TEXTO DO EXERCÍCIO:
● ● ● ● ●

Juiz Federal cobra providências contra médicos que se negam a fazer perícias


Como muitos sabem, a Justiça Federal em Pernambuco não possui um setor de perícias, de forma que os juízes nomeiam peritos privados. Quando o autor ou réu é pobre e precisa de um laudo, os honorários do perito são pagos pela JFPE, mediante uma tabela aprovada pelo Conselho da Justiça Federal (CJF). No entanto, muitos peritos nomeados recusam o trabalho, por considerarem baixos os valores a serem recebidos.

Isso é o que vem acontecendo, desde outubro de 2009, com um hemofílico que entrou com um processo na Justiça contra a Fundação de Hematologia e Hemoterapia do Estado de Pernambuco (HEMOPE), devido a um caso em que teria contraído AIDS. No entanto, desde a citada distante data, o juiz titular da 2ª Vara Federal, Francisco Alves dos Santos Júnior, vem tentando conseguir um médico para realização de uma perícia no autor da mencionada ação, sem ter obtido êxito.

Quando, no início do processo, o autor requereu a implantação de uma pensão provisória, arbitrada em seu favor, foi nomeada uma médica para fazer a perícia, para isso sendo indicados os quesitos que deveriam ser respondidos para a realização de um laudo. No entanto, a médica recusou o trabalho porque considerou que o valor dos honorários pagos pelo CJF estariam defasados.

Dos demais médicos nomeados em seguida, apenas uma profissional fundamentou a sua resposta (não teria conhecimento da matéria), os outros deram desculpas vazias, como mencionou o juiz Francisco Alves na sua decisão, que ainda enfatizou: “não obstante esse quadro um tanto tétrico, como magistrado tenho que continuar tentando uma resposta médica para o caso, pois o julgamento do feito depende do resultado da perícia médica”.

● ● ● ● ●

SUA TAREFA:
Transcreva na íntegra, sem nenhuma alteração, o texto sobre a falta de peritos médicos na Justiça Federal em Pernambuco. Baseie-se somente no texto.

(Dados armazenados)
● ● ● ● ●

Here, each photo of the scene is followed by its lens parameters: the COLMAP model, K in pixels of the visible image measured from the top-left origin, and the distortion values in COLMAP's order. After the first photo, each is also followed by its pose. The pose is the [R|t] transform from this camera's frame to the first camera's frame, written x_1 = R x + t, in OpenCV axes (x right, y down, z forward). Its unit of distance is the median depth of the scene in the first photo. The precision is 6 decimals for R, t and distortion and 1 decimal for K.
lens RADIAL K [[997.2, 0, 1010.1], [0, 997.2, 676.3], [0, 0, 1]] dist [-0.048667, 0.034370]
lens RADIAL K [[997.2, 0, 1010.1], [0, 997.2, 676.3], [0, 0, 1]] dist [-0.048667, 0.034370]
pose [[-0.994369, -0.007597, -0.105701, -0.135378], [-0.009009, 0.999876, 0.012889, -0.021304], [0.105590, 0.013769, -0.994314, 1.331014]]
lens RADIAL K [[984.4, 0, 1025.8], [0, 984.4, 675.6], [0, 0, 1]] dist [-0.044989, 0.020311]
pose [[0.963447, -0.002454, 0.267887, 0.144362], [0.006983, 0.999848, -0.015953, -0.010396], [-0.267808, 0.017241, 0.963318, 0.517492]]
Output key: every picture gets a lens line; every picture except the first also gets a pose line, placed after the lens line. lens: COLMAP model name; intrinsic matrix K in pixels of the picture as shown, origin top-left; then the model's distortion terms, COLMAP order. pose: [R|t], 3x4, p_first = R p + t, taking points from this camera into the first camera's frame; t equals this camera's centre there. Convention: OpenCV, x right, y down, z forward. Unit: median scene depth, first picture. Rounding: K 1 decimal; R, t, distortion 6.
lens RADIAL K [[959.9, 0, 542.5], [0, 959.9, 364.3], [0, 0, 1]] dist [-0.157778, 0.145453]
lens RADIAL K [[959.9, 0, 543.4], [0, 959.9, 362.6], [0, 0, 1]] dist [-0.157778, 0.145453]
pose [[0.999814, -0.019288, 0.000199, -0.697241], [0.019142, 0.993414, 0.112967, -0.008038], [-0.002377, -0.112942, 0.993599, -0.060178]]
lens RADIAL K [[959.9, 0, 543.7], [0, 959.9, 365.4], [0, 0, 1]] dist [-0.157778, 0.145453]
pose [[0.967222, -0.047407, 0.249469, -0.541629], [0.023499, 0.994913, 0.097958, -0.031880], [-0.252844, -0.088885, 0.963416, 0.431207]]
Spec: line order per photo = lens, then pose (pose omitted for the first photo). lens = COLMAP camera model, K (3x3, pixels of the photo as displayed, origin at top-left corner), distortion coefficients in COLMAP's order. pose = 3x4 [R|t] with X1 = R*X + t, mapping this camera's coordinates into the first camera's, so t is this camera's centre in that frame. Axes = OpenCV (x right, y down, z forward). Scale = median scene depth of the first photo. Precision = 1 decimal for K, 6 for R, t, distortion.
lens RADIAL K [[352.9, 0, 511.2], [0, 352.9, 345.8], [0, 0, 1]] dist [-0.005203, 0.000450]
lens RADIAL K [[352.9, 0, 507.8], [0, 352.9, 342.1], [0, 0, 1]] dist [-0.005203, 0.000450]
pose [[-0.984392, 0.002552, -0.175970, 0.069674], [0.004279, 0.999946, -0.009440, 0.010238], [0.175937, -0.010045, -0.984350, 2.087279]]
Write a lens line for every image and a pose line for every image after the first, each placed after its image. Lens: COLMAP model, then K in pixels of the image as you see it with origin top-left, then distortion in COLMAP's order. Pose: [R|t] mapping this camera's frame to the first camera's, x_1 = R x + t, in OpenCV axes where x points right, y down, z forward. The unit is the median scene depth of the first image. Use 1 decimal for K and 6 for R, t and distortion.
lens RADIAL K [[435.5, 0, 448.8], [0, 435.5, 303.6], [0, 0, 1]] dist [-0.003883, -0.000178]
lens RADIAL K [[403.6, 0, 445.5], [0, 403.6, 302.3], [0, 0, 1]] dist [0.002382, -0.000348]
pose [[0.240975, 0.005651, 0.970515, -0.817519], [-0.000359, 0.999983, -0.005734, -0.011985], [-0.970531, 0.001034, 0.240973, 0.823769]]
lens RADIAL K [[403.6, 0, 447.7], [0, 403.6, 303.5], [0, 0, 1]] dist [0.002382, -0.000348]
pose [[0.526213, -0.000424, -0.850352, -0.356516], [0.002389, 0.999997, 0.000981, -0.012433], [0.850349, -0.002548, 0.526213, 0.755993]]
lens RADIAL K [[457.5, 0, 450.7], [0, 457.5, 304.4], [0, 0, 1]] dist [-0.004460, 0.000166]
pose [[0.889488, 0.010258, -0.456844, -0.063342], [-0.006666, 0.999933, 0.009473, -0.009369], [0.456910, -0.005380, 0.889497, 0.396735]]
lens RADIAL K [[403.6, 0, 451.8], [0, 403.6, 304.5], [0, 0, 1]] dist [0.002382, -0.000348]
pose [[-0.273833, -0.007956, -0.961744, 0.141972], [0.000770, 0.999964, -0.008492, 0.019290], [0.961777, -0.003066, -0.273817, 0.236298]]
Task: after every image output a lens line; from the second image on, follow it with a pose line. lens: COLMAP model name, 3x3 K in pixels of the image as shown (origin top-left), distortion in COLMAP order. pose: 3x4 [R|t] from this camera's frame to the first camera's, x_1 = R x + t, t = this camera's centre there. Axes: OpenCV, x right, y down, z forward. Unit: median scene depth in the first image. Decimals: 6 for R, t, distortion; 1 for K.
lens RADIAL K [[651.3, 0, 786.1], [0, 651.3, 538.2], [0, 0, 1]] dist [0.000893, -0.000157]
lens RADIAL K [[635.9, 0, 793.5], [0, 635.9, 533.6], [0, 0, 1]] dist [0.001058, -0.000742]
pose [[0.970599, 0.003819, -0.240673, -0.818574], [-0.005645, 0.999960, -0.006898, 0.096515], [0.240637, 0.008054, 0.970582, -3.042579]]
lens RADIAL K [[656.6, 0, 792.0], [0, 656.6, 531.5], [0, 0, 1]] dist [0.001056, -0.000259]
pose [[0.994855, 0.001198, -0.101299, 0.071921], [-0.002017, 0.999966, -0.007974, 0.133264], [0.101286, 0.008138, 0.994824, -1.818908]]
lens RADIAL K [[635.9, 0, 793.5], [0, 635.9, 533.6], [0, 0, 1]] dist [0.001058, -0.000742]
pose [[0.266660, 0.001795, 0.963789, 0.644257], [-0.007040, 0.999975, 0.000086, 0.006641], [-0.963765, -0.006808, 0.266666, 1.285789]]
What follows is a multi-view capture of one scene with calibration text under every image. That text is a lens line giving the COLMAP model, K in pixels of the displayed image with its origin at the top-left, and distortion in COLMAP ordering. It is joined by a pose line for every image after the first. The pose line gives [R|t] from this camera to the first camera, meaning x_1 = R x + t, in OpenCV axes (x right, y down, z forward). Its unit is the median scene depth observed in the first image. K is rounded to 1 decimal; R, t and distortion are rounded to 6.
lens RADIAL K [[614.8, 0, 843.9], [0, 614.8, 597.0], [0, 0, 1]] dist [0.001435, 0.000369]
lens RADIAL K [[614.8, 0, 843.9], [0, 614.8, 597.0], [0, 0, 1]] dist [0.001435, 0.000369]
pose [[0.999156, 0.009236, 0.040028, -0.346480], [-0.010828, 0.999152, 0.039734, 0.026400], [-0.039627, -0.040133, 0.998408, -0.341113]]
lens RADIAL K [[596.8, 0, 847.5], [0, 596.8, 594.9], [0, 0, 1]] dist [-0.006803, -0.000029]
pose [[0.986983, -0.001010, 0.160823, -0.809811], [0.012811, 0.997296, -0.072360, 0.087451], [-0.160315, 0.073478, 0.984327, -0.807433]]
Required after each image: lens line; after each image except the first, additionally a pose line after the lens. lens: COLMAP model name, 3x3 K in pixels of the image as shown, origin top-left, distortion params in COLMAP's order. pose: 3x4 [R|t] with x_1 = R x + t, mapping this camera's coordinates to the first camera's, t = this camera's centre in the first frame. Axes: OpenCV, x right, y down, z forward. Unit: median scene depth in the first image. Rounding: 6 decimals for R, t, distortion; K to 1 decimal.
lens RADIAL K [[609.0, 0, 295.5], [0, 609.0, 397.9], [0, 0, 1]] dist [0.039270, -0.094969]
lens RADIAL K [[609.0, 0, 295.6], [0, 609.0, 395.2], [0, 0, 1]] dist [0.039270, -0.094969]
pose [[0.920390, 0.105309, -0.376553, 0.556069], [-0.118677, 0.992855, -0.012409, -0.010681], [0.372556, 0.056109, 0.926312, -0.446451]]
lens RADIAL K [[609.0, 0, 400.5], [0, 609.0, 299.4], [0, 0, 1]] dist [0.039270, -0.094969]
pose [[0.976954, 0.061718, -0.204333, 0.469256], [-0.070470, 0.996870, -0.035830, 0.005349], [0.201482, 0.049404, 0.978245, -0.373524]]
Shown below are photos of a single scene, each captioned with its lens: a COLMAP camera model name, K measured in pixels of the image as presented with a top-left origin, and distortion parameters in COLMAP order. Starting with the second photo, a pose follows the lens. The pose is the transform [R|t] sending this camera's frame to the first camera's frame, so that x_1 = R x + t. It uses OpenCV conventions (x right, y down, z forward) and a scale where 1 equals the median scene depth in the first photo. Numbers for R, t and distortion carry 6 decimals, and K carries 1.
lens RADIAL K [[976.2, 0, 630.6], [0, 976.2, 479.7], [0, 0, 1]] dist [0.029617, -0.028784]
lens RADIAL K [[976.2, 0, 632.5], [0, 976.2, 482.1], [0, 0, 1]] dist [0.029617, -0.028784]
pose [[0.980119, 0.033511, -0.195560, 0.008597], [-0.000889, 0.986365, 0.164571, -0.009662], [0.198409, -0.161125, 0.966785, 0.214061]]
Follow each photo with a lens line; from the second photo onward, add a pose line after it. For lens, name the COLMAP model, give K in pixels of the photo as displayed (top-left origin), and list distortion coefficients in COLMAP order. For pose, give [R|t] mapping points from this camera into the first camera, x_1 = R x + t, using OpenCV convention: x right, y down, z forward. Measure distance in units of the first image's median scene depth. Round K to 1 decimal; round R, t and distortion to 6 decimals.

● ● ● ● ●

ESPAÇO DE RESPOSTA:
Juiz Federal cobra providências contra médicos que se negam a fazer perícias


Como muitos sabem, a Justiça Federal em Pernambuco não possui um setor de perícias, de forma que os juízes nomeiam peritos privados. Quando o autor ou réu é pobre e precisa de um laudo, os honorários do perito são pagos pela JFPE, mediante uma tabela aprovada pelo Conselho da Justiça Federal (CJF). No entanto, muitos peritos nomeados recusam o trabalho, por considerarem baixos os valores a serem recebidos.

Isso é o que vem acontecendo, desde outubro de 2009, com um hemofílico que entrou com um processo na Justiça contra a Fundação de Hematologia e Hemoterapia do Estado de Pernambuco (HEMOPE), devido a um caso em que teria contraído AIDS. No entanto, desde a citada distante data, o juiz titular da 2ª Vara Federal, Francisco Alves dos Santos Júnior, vem tentando conseguir um médico para realização de uma perícia no autor da mencionada ação, sem ter obtido êxito.

Quando, no início do processo, o autor requereu a implantação de uma pensão provisória, arbitrada em seu favor, foi nomeada uma médica para fazer a perícia, para isso sendo indicados os quesitos que deveriam ser respondidos para a realização de um laudo. No entanto, a médica recusou o trabalho porque considerou que o valor dos honorários pagos pelo CJF estariam defasados.

Dos demais médicos nomeados em seguida, apenas uma profissional fundamentou a sua resposta (não teria conhecimento da matéria), os outros deram desculpas vazias, como mencionou o juiz Francisco Alves na sua decisão, que ainda enfatizou: “não obstante esse quadro um tanto tétrico, como magistrado tenho que continuar tentando uma resposta médica para o caso, pois o julgamento do feito depende do resultado da perícia médica”.